If the shock of crash-landing had not also damaged the switch contacts, the weapon could have detonated, the report said.
‘The report implied that because Weapon 2 landed in a free-fall, without the parachute operating, the timer did not initiate the bomb’s high voltage battery (‘trajectory arming’), a step in the arming sequence,’ wrote Bill Burr of the National Security Archives.
‘For Weapon 2, the Arm/Safe switch was in the “safe” position, yet it was virtually armed because the impact shock had rotated the indicator drum to the “armed” position. But the shock also damaged the switch contacts, which had to be intact for the weapon to detonate.’

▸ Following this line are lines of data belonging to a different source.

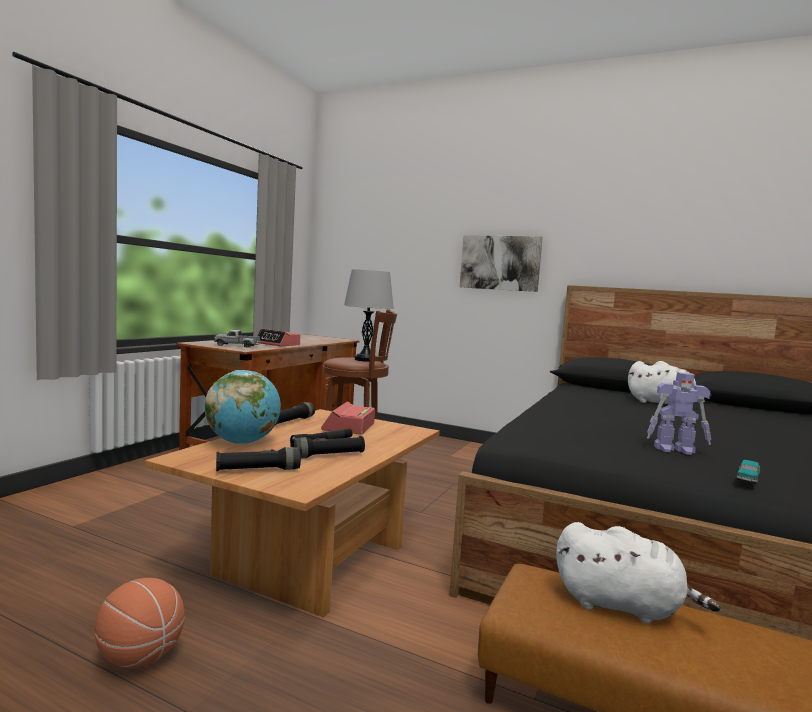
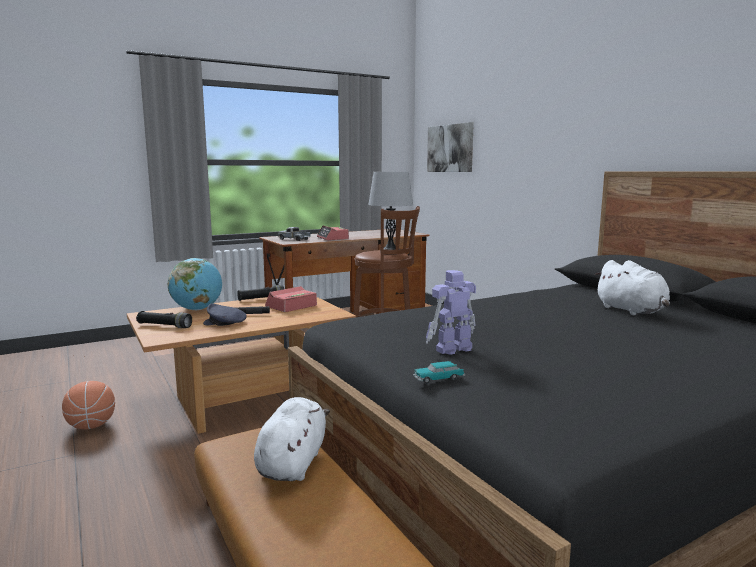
camera: 35 degrees right, 5 degrees up
black flashlight [290,436,365,459] -> grey cap [203,304,247,326]
picture [460,235,543,292] -> picture moved to [427,122,474,172]
white plush toy [556,522,721,624] -> white plush toy turned 135 degrees counterclockwise [254,397,330,481]
toy robot [647,372,711,455] -> toy robot turned 105 degrees clockwise [426,270,476,355]

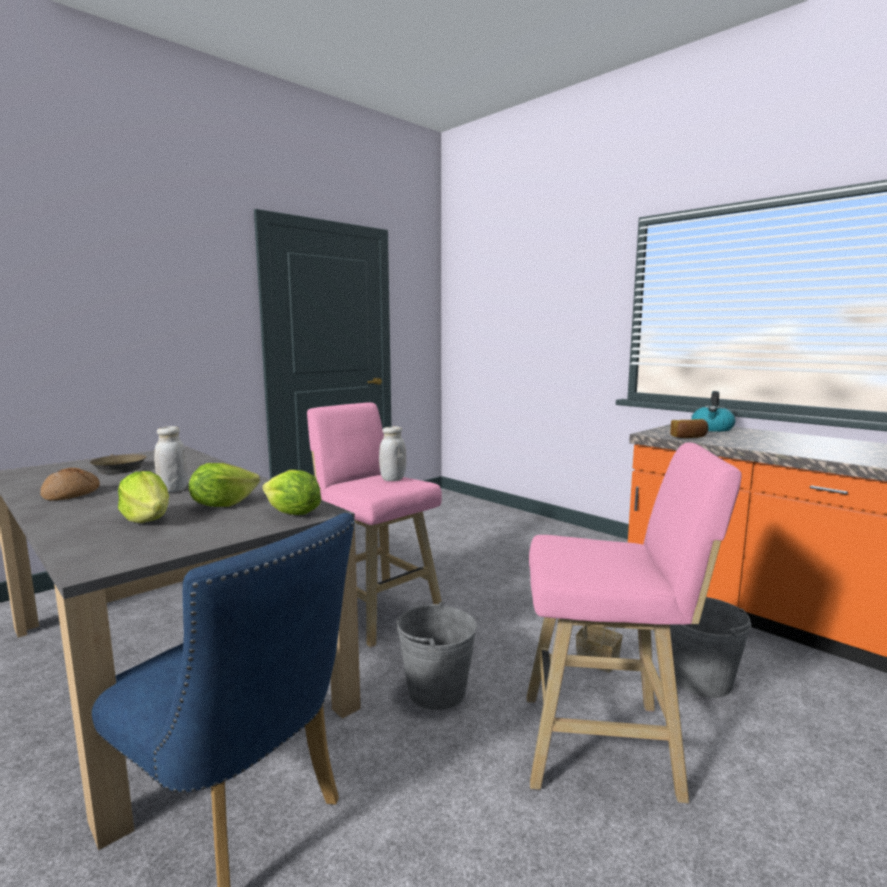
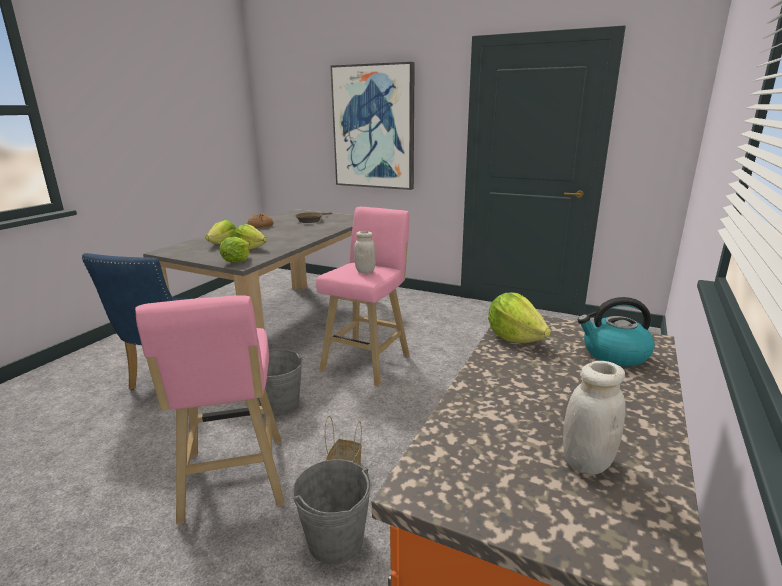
camera: 70 degrees right, 10 degrees up
white jar [154,426,188,492] -> white jar moved to [563,361,625,474]
bread [671,419,708,438] -> lettuce [488,292,551,343]
none -> picture [330,62,415,190]

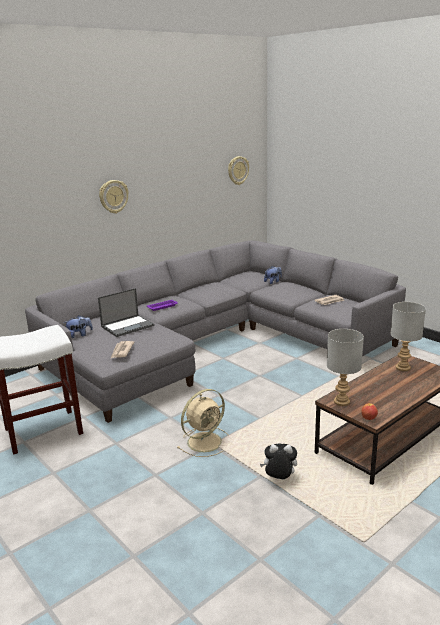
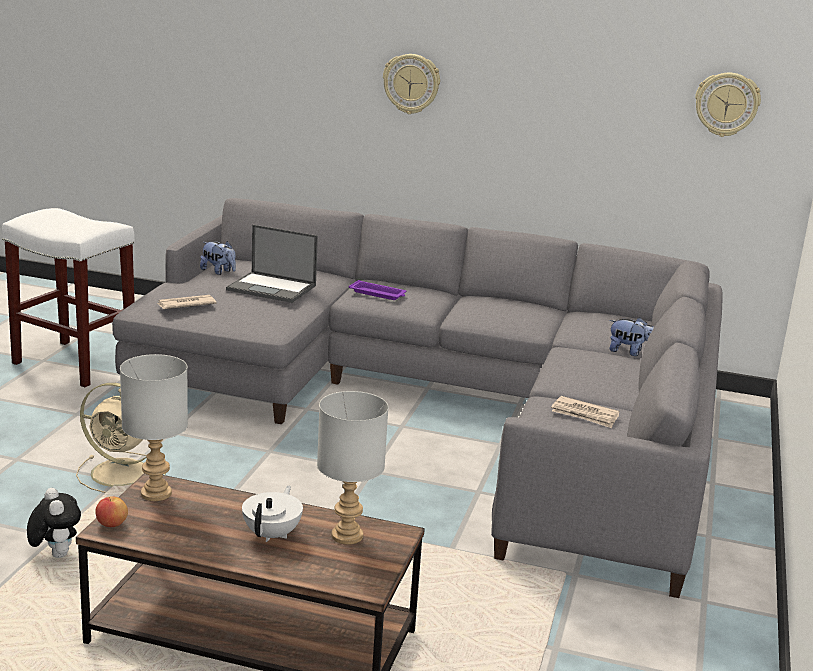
camera: 55 degrees right, 0 degrees up
none -> white teapot [242,486,303,542]

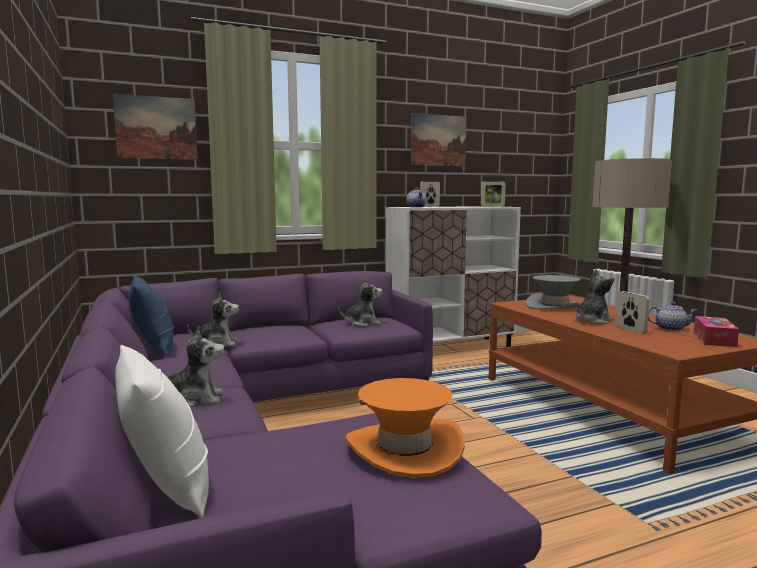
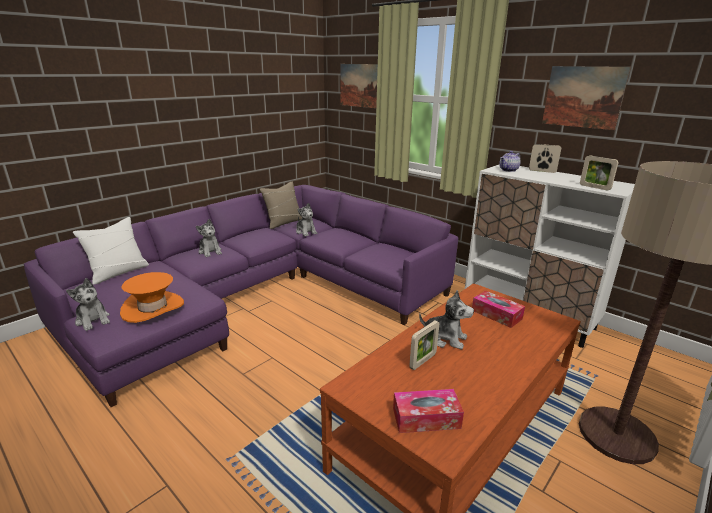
camera: 65 degrees right, 15 degrees up
blue pillow [129,275,174,356] -> beige pillow [260,181,302,229]
plush toy [339,277,382,326] -> plush toy moved to [66,278,110,331]
grey hat [525,275,581,310] -> tissue box [472,290,525,328]
teapot [648,302,697,331] -> none

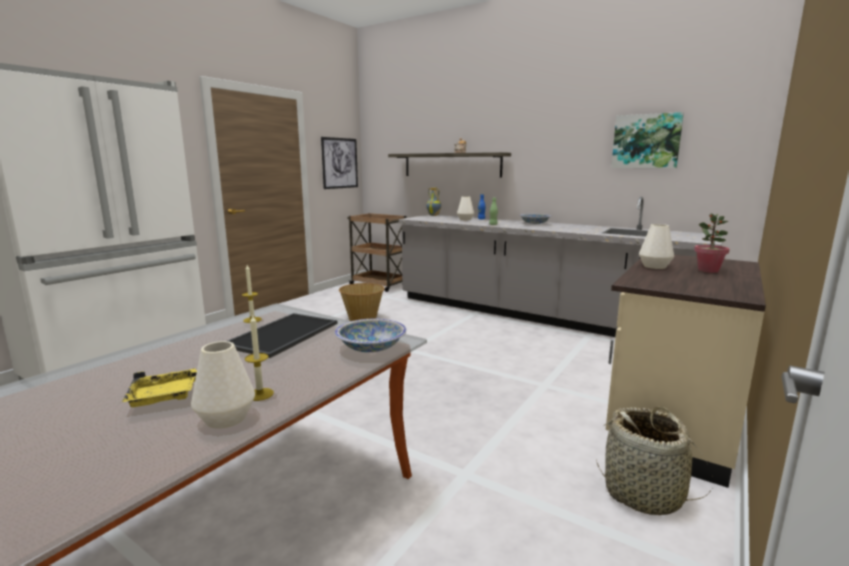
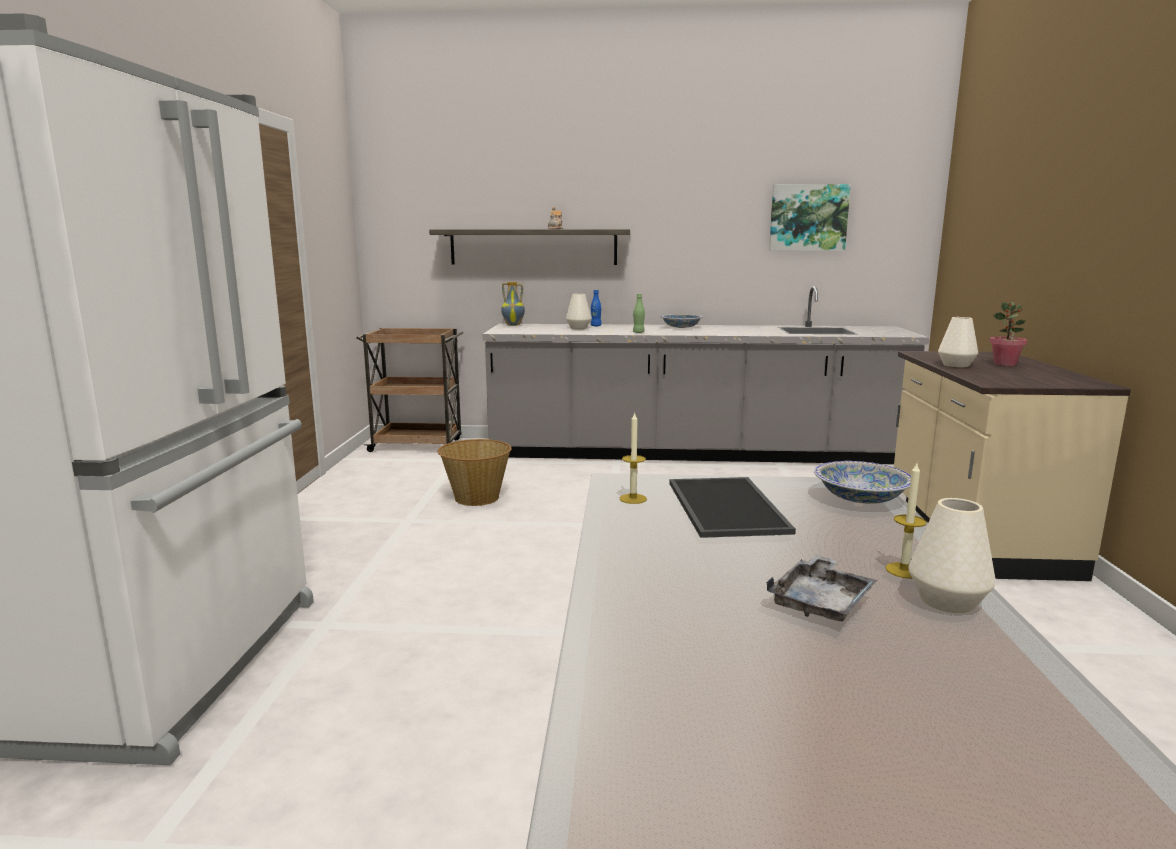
camera: 30 degrees left, 0 degrees up
yellow tray [122,368,197,407] -> grey tray [766,555,877,621]
picture [321,137,358,189] -> none
basket [596,407,713,515] -> none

The 1961 Goldsboro B-52 crash received widespread attention last year, when new details were published in a book, Command And Control: Nuclear Weapons, The Damascus Accident, And The Illusion of Safety, by Eric Schlosser. It included maps – engineered by American Institute of Physics historian Andrew Wellerstein – which showed how millions of Americans could have been affected by the massive nuclear blast with the fallout stretching as far as New York City.
The blasts from the Mark 39 bombs – each one 260 times the power of the explosive that was dropped on Hiroshima, Japan, in the Second World War – would have killed thousands around Goldsboro. However, fallout calculations show that radiation could have spread all along the Eastern Seaboard – from Washington, DC, to Baltimore, Philadelphia and even New York City – if the wind was blowing in the wrong direction. The information made available last year also revealed how the safeties on the second bomb, which landed near Farro, failed – all except for one.